Page excerpt START

But instead you eat 175 and then you have that white wine. Yeah. Have you ever seen, by the way, that Olive Garden has like a whole Tuscan village that they like to talk about where they train people to cook Olive Garden style? In Italy? Yeah.

It's in Italy. Oh, yeah. Wait, no, no. It's in Italy. Yeah. So they built a second Tuscany in Italy. No, no. They bought like a beautiful Tuscan inn. Oh, they took the whole thing. Oh, and there's a chef who's, you know. And so then they promote it. It's a village. Or a building? It's sort of like an inn kind of. It's a facility for training Olive Garden people. Are you shitting me?

I mean, you will be if you go there and you eat the Olive Garden food. It's a lot. It's a lot to process. I encourage everyone to look for the Olive Garden. Anyway, that's a real... Tuscan Village. That's a little bit of a digression. So I have... I have one overarching thought I want to share based on everything you're saying. Okay. A lot of people talk about AI's context windows and it's like how much it'll remember and sort of keep in mind as it...

goes after the next step. As you're typing to it, it kind of remembers the last X number of few things or whatever. But it fills up way faster than a human does. It starts to forget. And it can't tell you it's forgetting. It doesn't know. I would even put forward that even if it could remember, it still won't do a great job. And I'll explain why. Okay, why? I want to make a distinction.

I want to categorize programmers in two ways. Okay. And I don't know if I'm using the right words, but I'm going to use them anyway. Oh, it's called a procedural programmer and a substantive programmer. Okay. A procedural programmer... is like looking at a ticket in a spreadsheet or in JIRA. And without bothering to understand why they're doing what they're doing or what the point of it is, they're just going to execute on the plain English logic and...

make it software. They have no context. They have not talking to a business person or a product manager. And what they're doing is they're just essentially literally taking... It's one of the big criticisms of like offshore development is that because...

the communication is so lacking that they're just putting, they're creating software without understanding why they're doing it, okay? And I call that a procedural program, meaning they're just literally following instructions. Well, and the reason isn't because... there's something wrong with them. The reason is that the way that those organizations are structured is it's like...

thousands of relatively low-skilled new programmers who are just told, go get the ticket and do what it says. Exactly. And if they do a good job at it, somebody gives them a thumbs up. And if they don't, they get a thumbs down. Exactly. Now let me talk about... the second kind of programmer, which is what I call a substantive programmer. A substantive programmer, when you give them the ticket, they actually want to understand why they're doing it, what the point of it is, who the user is, and

That colors their thinking about how they should approach it, what they can do better. The best programmers, by the way, you ask them to do X. And they do X plus three. They like come back and they're like, you know, I was thinking about this and I actually fixed something else and I made this smoother. I got to tell you, man, I know that we're supposed to really like the substantive programmer more. But he, always he, is just as likely to use that.

Page excerpt END
Source material START

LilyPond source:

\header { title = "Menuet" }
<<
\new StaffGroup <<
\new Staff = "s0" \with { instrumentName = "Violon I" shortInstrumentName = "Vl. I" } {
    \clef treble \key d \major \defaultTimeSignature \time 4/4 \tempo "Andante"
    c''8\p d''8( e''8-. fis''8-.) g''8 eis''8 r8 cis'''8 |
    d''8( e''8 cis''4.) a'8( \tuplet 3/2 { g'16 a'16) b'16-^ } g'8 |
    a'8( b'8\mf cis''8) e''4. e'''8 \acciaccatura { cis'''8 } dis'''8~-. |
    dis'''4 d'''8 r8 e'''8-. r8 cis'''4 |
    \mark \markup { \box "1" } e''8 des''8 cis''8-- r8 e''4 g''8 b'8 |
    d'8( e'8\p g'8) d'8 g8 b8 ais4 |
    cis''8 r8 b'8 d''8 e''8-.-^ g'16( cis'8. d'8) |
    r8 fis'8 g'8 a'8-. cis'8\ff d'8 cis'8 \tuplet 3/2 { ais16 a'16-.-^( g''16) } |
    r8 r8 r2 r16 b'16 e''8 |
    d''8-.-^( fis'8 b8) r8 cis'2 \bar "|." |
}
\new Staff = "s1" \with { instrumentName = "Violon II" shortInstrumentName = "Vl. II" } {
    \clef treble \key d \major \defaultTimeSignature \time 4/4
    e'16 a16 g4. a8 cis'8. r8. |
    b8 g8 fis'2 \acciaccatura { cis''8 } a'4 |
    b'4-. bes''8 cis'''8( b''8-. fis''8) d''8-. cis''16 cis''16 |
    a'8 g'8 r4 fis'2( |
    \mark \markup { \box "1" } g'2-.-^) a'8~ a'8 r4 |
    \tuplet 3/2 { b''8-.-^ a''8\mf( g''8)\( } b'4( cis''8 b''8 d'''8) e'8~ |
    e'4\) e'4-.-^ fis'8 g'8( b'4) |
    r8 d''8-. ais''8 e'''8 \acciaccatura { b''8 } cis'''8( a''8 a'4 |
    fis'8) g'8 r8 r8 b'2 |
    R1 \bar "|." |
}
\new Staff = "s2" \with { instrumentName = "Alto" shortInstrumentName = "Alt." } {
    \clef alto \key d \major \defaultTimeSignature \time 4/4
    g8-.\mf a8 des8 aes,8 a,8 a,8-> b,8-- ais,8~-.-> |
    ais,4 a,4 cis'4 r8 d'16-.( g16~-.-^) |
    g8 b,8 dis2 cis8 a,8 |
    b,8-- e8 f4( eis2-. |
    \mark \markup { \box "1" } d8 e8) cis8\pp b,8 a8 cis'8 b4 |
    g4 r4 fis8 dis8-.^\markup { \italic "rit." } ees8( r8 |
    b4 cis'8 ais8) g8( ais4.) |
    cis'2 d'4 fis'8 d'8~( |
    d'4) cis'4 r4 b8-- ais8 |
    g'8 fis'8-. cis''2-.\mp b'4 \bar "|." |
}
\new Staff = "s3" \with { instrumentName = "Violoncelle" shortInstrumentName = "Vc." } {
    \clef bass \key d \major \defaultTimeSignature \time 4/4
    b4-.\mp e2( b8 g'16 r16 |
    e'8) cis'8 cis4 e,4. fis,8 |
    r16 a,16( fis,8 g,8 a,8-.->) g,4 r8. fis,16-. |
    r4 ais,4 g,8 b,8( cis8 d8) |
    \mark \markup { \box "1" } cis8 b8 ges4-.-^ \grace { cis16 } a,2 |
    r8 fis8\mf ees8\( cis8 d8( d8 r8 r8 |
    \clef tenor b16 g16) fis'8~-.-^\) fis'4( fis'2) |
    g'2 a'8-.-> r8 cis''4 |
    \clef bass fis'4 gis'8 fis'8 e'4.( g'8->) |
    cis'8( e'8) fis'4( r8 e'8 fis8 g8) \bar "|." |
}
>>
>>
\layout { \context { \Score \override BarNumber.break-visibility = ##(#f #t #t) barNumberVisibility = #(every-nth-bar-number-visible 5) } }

Source material END

▶ Exercise instructions:
1. From the conversation transcript, list the things a substantive programmer wants to understand when given the ticket.
2. For each statement, say whether the conversation transcript agrees with it, answering yes or no and quoting the words of the transcript that decide it.
(a) The Olive Garden training facility is in Italy.
(b) An AI can tell you when it is forgetting.
(c) A procedural programmer looks at a ticket in a spreadsheet or in JIRA.
3. Carry the conversation transcript forward from its last sentence.

▶ Results for each task:
1.
why they're doing it
what the point of it is
who the user is

2.
(a) Yes: "It's in Italy."
(b) No: "And it can't tell you it's forgetting."
(c) Yes: "A procedural programmer... is like looking at a ticket in a spreadsheet or in JIRA."

3.
Q and a strategy that you just had there as like the most passive aggressive exercise. That's real though. We don't need to bring that up. Do we actually, okay, well, what if they don't have an email? Well, it's an email client. I have been there. Yeah. That's the substantive programmer gone wrong. And actually, everybody starts as a procedural programmer. That's where you begin. Why am I bringing this up? I'm bringing this up because I don't think AI's limitation is just context window.

I think even if you expanded that context window, it's always going to be a procedural programmer. Like, I think it's going to have... more knowledge, but I don't think it's going to think, if I can add a dimension to its thinking, I don't think it's there. I think you can do things to trick it into thinking about the larger goals. No, I mean, I get that. I get exactly what you're saying.

What you do with AI to make it work is you say you're going to build a API for data on the web and it's going to use the express framework. in JavaScript. And what that actually means to a large language model, not that it understands what something means, is here is what a template for an express API looks like. It needs these five files and these kind of things go with it. And then it can spit out a bunch of files. You write npv run dev.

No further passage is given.